Complete Blue PPO Signature (PPO) covers Home Health Services with no copay and no coinsurance, although prior authorization is required.

Cardiac Rehabilitation Services See details

Cardiac rehabilitation services are covered by the Complete Blue PPO Signature (PPO) with no copay and no coinsurance, although only some services are covered. Specifically, cardiac rehabilitation, intensive cardiac rehabilitation, pulmonary rehabilitation, and SET for PAD services are not covered.

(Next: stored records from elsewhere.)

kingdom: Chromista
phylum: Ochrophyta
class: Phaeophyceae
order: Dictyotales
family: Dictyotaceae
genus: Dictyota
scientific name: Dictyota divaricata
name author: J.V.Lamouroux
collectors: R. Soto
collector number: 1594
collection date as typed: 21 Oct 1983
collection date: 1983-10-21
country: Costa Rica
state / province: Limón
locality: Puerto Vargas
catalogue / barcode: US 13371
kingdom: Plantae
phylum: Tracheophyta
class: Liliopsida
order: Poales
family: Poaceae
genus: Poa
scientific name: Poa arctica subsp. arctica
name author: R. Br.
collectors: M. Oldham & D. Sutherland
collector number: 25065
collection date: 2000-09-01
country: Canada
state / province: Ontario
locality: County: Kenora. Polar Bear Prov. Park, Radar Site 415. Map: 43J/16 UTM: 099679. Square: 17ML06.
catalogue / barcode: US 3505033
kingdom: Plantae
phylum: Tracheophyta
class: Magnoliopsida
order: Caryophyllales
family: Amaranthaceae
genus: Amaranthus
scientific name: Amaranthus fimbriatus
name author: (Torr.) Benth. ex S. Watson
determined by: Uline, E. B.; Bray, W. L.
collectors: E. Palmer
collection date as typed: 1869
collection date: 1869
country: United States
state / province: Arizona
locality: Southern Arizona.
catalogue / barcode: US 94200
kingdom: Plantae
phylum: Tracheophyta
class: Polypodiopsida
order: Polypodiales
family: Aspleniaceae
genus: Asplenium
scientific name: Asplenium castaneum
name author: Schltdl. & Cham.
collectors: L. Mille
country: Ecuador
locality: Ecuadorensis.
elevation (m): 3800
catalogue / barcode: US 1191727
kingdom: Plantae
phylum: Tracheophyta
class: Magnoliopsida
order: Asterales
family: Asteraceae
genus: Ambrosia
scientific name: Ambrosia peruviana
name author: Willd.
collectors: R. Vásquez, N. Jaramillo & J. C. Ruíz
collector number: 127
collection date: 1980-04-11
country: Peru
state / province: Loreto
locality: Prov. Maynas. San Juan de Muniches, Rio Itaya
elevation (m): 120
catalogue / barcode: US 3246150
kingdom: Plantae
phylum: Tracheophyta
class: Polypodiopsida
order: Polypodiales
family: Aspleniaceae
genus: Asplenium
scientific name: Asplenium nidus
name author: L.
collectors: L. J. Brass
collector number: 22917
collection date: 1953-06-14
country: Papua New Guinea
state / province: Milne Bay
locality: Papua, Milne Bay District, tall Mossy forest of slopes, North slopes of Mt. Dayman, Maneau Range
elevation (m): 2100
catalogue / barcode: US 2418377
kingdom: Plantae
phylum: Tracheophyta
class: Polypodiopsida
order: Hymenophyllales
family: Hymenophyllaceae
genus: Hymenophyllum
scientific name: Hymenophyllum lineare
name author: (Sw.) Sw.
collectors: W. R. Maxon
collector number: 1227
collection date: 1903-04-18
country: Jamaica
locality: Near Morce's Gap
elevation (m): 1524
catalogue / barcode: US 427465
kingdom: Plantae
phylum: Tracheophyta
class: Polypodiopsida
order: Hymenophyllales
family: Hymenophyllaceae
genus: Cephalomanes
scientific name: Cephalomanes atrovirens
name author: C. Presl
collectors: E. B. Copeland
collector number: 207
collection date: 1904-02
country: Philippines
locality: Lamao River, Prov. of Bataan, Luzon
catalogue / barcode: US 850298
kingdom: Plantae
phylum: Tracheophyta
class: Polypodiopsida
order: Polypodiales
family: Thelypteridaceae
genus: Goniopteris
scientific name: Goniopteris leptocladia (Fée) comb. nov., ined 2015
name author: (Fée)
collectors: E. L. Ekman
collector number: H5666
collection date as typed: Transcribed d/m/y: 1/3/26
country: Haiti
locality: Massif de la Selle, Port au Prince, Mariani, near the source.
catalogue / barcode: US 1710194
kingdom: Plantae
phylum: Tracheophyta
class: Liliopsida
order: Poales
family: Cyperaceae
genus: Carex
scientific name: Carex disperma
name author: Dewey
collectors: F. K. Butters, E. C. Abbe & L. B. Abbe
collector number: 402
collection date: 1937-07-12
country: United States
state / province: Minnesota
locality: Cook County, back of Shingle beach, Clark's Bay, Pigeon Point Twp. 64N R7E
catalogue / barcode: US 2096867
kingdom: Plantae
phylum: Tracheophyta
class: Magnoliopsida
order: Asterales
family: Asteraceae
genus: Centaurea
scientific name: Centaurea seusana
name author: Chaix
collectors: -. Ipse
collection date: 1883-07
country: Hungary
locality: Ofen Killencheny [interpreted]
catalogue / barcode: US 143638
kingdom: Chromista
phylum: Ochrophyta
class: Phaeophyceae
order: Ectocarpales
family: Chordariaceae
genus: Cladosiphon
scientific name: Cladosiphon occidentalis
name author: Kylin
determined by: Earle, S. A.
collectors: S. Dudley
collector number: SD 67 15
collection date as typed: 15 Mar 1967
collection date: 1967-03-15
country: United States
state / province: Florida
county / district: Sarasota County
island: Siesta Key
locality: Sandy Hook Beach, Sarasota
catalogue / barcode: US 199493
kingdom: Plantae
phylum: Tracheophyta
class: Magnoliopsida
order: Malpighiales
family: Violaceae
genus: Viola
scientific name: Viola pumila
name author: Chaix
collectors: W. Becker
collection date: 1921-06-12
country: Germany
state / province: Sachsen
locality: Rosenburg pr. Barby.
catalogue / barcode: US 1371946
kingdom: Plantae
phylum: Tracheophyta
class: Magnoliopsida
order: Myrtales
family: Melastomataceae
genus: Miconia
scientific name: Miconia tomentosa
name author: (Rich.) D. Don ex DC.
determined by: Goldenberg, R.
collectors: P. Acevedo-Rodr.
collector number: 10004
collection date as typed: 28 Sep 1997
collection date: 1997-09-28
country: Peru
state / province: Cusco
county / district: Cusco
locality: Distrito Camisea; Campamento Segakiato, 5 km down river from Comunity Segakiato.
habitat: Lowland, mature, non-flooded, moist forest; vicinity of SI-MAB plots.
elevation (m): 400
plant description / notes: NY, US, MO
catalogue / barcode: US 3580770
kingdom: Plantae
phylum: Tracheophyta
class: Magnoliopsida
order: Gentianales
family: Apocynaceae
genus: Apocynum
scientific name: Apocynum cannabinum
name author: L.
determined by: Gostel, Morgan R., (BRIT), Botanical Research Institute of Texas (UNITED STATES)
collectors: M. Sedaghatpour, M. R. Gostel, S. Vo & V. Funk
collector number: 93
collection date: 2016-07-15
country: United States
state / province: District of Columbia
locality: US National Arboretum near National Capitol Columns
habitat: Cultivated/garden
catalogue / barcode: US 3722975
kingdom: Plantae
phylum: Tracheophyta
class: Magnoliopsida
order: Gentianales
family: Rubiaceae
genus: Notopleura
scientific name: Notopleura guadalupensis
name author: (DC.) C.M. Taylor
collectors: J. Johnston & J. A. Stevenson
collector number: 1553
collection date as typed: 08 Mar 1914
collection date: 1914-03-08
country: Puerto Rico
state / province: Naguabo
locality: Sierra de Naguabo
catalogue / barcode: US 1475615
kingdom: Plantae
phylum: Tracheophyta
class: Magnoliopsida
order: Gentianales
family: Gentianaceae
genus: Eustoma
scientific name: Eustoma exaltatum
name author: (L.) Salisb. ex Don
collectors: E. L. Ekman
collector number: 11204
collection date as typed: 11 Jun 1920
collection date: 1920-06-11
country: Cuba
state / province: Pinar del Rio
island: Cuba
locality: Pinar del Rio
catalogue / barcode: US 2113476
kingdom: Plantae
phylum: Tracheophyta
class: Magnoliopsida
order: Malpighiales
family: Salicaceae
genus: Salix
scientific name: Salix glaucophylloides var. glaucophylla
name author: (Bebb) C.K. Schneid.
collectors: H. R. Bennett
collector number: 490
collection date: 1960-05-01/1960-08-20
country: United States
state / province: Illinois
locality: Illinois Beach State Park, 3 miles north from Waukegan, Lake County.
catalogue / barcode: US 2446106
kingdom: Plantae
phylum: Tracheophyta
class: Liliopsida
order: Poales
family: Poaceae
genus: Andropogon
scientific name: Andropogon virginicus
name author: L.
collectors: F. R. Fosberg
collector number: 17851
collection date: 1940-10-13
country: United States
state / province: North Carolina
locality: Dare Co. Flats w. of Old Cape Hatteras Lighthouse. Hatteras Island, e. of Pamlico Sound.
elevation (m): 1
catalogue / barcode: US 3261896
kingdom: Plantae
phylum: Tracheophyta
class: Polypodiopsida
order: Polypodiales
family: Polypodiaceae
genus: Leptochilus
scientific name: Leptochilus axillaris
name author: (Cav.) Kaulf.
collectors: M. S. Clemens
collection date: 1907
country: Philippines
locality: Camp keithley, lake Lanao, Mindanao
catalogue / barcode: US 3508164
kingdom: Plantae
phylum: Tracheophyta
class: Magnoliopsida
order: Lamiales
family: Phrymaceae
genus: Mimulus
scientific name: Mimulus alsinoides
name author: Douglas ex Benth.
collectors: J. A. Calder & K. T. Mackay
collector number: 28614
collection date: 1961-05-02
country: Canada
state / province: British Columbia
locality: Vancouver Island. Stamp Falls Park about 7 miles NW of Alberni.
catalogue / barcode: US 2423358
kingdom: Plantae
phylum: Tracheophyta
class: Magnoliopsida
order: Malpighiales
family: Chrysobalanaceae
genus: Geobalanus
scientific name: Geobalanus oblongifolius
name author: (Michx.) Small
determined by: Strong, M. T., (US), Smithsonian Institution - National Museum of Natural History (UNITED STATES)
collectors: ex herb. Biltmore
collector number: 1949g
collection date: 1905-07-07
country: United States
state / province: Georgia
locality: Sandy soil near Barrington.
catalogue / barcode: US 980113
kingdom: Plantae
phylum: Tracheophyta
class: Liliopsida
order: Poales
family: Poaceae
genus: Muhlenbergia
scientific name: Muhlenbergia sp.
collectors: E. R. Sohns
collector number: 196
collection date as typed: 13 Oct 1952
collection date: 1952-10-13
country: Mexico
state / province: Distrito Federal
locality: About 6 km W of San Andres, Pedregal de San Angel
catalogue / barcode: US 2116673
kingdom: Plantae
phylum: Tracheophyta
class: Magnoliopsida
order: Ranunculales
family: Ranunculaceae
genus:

Skilled Nursing Facility (SNF) See details

Complete Blue PPO Signature (PPO) covers Skilled Nursing Facility (SNF) services with no coinsurance, requiring prior authorization but allowing admission without a prior three-day hospital stay. There is no copay for days 1 through 20 and a $218 daily copay for days 21 through 100, though additional days beyond the standard Medicare-covered limit are not covered.

Other Services See details

Complete Blue PPO Signature (PPO) partially covers other services, offering over-the-counter (OTC) items with no copay and no coinsurance up to a maximum benefit of $120 every three months. Acupuncture, meal benefits, nicotine replacement therapy, and naloxone coverage are not covered.